When charges are separated, a space is created where forces are exerted on the charges. An electric field is such a space. Depending upon the polarity of the charges, the force is either attractive or repulsive. Therefore, we can say that static charges generate an electric field. An electric field influences the space surrounding it. Electric field strength is determined in terms of the force exerted on charges. A capacitor is a reservoir of charge. The two parallel plates of a capacitor, when connected to a voltage source, establishes an electric field between the plates. The positive terminal, or pole of the voltage source will draw electrons from plate 1 whereas the negative pole will push extra electrons on to plate 2. Voltage across the capacitor will rise. The capacitor gets charged equal to the voltage of the source. The capacitance of a capacitor is a measure of its ability to store charge. The capacitance of a capacitor is increased by the presence of a dielectric material between the two plates of the capacitor.

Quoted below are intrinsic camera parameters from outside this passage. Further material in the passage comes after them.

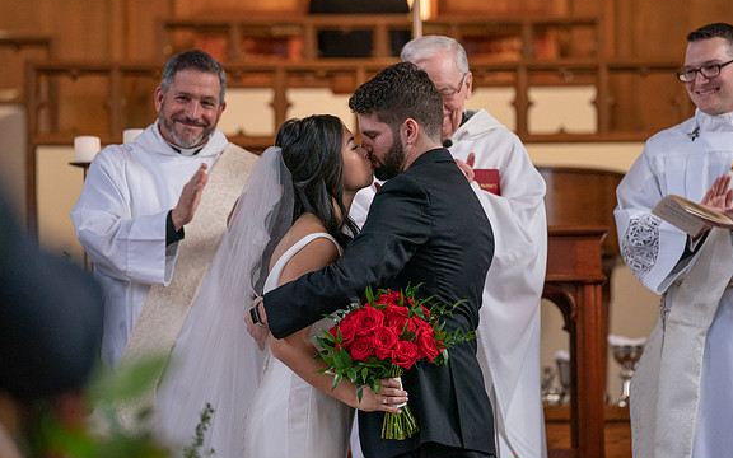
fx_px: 4714
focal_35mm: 236
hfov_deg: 8.9
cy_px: 227
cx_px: 414
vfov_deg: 5.6
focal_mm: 198
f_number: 4
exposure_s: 1/200
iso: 2000
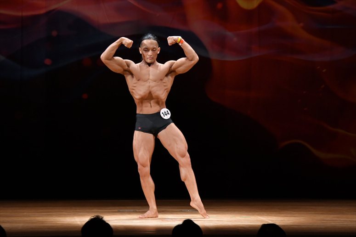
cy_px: 118
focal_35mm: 225
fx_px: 2224
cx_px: 178
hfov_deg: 9.2
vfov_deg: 6.1
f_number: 5.6
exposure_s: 1/400
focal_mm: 150
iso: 3200
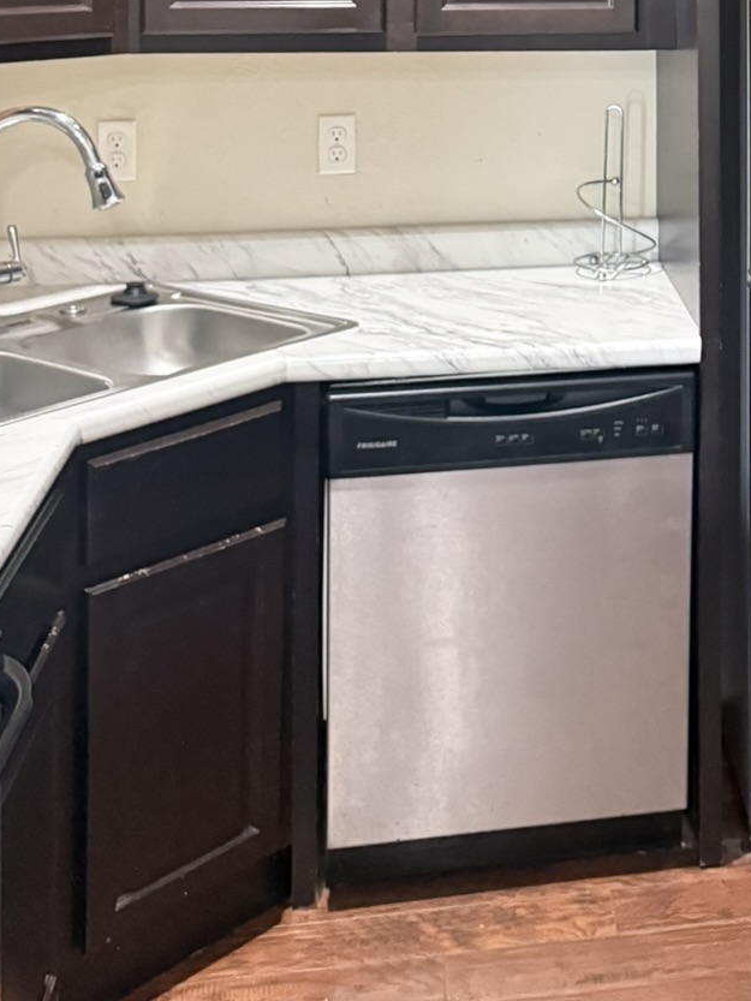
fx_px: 1706
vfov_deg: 29.7
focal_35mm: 59
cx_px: 795
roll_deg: +0.7
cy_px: -76
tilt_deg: -0.8
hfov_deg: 23.5
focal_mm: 6.76
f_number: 1.78
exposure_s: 1/30
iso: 800
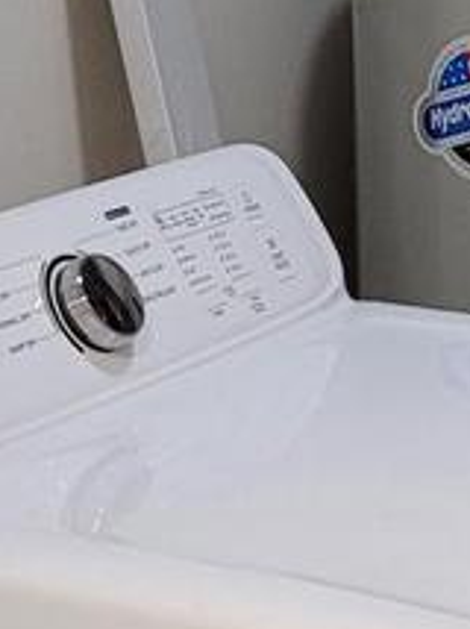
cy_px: 508
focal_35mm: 187
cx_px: 726
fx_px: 3392
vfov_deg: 10.6
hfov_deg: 7.8
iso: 160
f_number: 1.8
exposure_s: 1/59
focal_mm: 5.4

A current-carrying conductor or a coil produces magnetic field around it. The strength of the magnetic field produced depends on the magnitude of the current flowing through the conductor or the coil. There is presence of magnetic field around permanent magnets as well.
A magnet is a body which attracts iron, nickel, and cobalt. Permanent magnets retain their magnetic properties. Electromagnets are made from coils through which current is allowed to flow. Their magnetic properties will be present as long as current flows through the coil.
The space within which forces are exerted by a magnet is called a magnetic field. It is the area of influence of the magnet.